Wednesday, June 29, 2016

Collage Education:
Vik Muniz & Eric Carle at the High Museum

On display at the High Museum in Atlanta's Woodruff Arts Center are works by photographer Vik Muniz and by children's book author Eric Carle.  Different as they are, they both compose their pictures by collage.  The images are interesting in themselves, but we are moved to excitement, laughter, and even awe by our perception of the artists' processes.

Muniz works with images already familiar to us.  At the High, we see photographs of Dracula and Frankenstein that, upon closer look, resolve into slimy fish eggs arranged on Muniz's white light-table.  A movie star is made of diamonds.  Giant postcard images of Paris and New York, at closer look, are composed from spliced bits of postcards and ads.  Portraits of Che and of Muniz himself turn out to be photographs of junk painstakingly arranged on the vast white floor of a studio, and we get to see a rapid-motion video of the artist making the pieces.

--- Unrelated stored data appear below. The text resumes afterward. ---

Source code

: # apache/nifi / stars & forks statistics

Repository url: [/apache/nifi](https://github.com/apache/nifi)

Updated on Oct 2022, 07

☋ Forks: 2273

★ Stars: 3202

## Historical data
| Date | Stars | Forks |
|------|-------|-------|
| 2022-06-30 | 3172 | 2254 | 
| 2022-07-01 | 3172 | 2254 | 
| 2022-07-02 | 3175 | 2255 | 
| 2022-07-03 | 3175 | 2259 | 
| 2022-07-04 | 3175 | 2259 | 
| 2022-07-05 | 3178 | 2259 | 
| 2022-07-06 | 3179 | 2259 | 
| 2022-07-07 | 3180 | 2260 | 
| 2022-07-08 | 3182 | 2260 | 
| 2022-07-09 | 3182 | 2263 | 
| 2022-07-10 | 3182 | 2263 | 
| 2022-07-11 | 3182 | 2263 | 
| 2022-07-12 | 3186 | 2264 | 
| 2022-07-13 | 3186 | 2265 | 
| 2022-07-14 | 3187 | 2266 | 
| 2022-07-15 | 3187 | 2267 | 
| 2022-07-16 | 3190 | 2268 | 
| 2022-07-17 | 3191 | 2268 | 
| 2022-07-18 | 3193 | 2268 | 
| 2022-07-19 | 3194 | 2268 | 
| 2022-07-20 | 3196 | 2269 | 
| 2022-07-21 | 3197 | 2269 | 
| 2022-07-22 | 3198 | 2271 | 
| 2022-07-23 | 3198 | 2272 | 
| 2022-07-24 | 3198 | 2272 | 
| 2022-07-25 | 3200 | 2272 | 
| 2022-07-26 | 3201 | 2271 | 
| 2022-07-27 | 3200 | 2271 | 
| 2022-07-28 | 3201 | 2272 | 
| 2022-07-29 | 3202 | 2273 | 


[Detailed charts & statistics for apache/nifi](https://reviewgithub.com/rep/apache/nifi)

It's funny and touching that the familiar portrait of the youngest Civil War soldier is composed of fallen toy soldiers.  Here are the photos I made at the High, approaching a few feet closer with each shot:



[I contacted info@vagarights.com for permission to use these photos]

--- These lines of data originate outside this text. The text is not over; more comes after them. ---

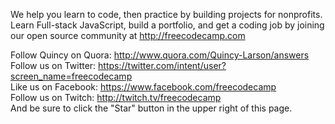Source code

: We help you learn to code, then practice by building projects for nonprofits. Learn Full-stack JavaScript, build a portfolio, and get a coding job by joining our open source community at http://freecodecamp.com

Follow Quincy on Quora: http://www.quora.com/Quincy-Larson/answers  
Follow us on Twitter: https://twitter.com/intent/user?screen_name=freecodecamp  
Like us on Facebook: https://www.facebook.com/freecodecamp  
Follow us on Twitch: http://twitch.tv/freecodecamp  
And be sure to click the "Star" button in the upper right of this page.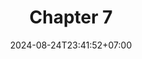 ---
weight: 1500
title: "Chapter 7"
description: ""
icon: "article"
date: "2024-08-24T23:41:52+07:00"
lastmod: "2024-08-24T23:41:52+07:00"
draft: false
toc: true
---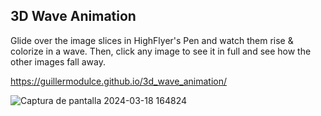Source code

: 
## 3D Wave Animation

Glide over the image slices in HighFlyer's Pen and watch them rise & colorize in a wave. Then, click any image to see it in full and see how the other images fall away.

https://guillermodulce.github.io/3d_wave_animation/

![Captura de pantalla 2024-03-18 164824](https://github.com/guillermodulce/3d_wave_animation/assets/93414316/246796fc-0c66-495a-8c2f-5226ef920f26)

Muniz made me laugh out loud in a couple of works that don't fit the pattern.  One is a series of photos of New York skyline Muniz made with help from skywriting pilots, who "drew" fluffy cartoon clouds over the city.  The other is Muniz's replica of a Matchbox car, rendered the size of an actual Ford Mustang, with shallow plastic interior, chipped paint, solid grille, and plastic tires. I squatted on the floor to see if he'd printed the "made in Japan" lettering on the undercarriage, and there it was, letters three inches deep in relief.

Eric Carle has long worked with tissue paper, glue, and acrylic paint to construct his classic book The Very Hungry Caterpillar and tales about a pugnacious lady bug, and about a boy named Jack challenged to gather all the ingredients for pancakes himself - from harvesting the wheat to milking the cow for butter. "City Lights," an arts program on Atlanta's NPR station WABE, told how Carle's German parents, homesick in America, emigrated back to Germany in 1935.  A high school art teacher there took the risk of showing young Eric his bottom-drawer collection of modernist art that Nazis called "degenerate," and Carle says he was "blinded by beauty" of bright colors and compositions of abstract shapes.  My friend Susan and I especially enjoyed perceiving how he created a 3D effect with some blue horses he made, superimposing blue haunches on blue torso.

I reflected on an earlier display of collage artists at the High in 2011, "Collage Credit."